LNG is not an option either, as there is simply not enough LNG being produced to replace the Russian supplies of gas. Europe imports a total of just under 200 bcm a year from Russia, if the South Stream deliveries are included with the northern and Ukraine routes, which is the equivalent to a third of global LNG production. Removing that amount from the global market at a stroke would cause an energy crisis in Asia, which is heavily reliant on LNG. Qatar, the world’s biggest producer of LNG, estimates that only 15% of its production could be repurposed to different markets.

And Europe lacks the terminal capacity to take in much more LNG. The total annual import capacity in Europe is 156 bcm of LNG gas equivalent, much of which is already being used, before trying to add another 200 bcm per year of imports to replace Russia’s export of gas to Europe.
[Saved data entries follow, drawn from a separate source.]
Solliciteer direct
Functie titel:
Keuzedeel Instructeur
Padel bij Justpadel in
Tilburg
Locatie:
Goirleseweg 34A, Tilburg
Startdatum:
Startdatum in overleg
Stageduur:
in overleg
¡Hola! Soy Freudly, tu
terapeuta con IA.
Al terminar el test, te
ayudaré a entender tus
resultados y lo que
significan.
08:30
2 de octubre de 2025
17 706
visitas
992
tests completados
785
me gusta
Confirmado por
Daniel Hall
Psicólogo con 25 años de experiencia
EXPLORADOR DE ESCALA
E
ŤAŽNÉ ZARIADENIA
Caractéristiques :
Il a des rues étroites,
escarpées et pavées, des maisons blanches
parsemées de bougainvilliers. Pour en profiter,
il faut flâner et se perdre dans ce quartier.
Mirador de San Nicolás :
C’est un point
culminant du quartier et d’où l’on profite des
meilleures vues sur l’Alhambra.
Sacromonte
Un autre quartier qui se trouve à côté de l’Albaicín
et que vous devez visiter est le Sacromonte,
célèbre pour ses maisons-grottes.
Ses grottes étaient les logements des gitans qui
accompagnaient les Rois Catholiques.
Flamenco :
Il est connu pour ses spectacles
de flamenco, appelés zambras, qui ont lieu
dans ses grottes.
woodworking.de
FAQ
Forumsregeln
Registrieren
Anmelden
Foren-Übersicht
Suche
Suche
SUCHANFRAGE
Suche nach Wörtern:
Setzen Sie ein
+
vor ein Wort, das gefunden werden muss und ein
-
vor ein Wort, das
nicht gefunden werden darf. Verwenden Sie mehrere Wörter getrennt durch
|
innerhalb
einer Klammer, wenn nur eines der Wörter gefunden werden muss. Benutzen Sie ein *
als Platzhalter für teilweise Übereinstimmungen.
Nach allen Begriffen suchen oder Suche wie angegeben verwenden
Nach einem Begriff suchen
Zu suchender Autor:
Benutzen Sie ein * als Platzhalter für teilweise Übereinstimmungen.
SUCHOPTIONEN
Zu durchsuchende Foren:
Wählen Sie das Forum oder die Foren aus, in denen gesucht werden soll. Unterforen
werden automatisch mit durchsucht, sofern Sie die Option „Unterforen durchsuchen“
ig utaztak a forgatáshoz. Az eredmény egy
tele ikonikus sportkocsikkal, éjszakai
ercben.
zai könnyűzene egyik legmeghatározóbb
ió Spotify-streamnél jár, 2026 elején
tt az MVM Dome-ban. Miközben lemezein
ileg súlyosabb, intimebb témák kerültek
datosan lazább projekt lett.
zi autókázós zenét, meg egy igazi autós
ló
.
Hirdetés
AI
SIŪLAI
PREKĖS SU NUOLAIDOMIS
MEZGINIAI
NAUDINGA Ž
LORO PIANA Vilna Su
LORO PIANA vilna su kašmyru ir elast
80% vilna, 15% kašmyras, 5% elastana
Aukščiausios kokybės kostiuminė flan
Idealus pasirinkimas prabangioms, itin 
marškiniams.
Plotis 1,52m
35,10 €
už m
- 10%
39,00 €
Moreover, the biggest LNG terminals are in Spain, but Spain’s connection to the rest of Europe’s pipeline grid is limited, because it relies so heavily on LNG imports and does not tap into the Russian piped gas that fills most of Central Europe’s pipeline network.

The final option to wean the EU off Russian gas is to reduce energy consumption. The Energy Efficiency Directive has a target of reducing energy consumption by 32.5% by 2030, but that is still eight years away and there are no quick fixes that can make a substantial change in the meantime.

There is little talk of banning Russian gas imports, as currently there are no alternatives; imports of Russian gas are simply too important.

There has been talk of banning Russian oil imports and there the situation is slightly better. The international oil market is much more developed and the transport infrastructure more extensive. The share of Russian oil in EU imports is 26.9% according to the EU from 10 other significant suppliers, so cutting off Russian oil is realistic. But as Russian exports are by the same token equally well diversified, this sanction will not have a major impact on Russia’s oil export business. Moreover, imposing sanctions like these will boomerang back and hurt EU producers by causing supply constraints and sending costs of energy soaring.

“The stability of the EU’s energy supply may be threatened if a high proportion of imports are concentrated among relatively few external partners. In 2019, almost two thirds of the extra-EU's crude oil imports came from Russia (27%), Iraq (9%), Nigeria and Saudi Arabia (both 8%) and Kazakhstan and Norway (both 7%). A similar analysis shows that almost three quarters of the EU's imports of natural gas came from Russia (41%), Norway (16%), Algeria (8%) and Qatar (5%), while over three quarters of solid fuel (mostly coal) imports originated from Russia (47%), the United States (18%) and Australia (14%),” the European Commission said on its website discussing the problem and admitting that the EU remains highly dependent on Russia for much of its energy.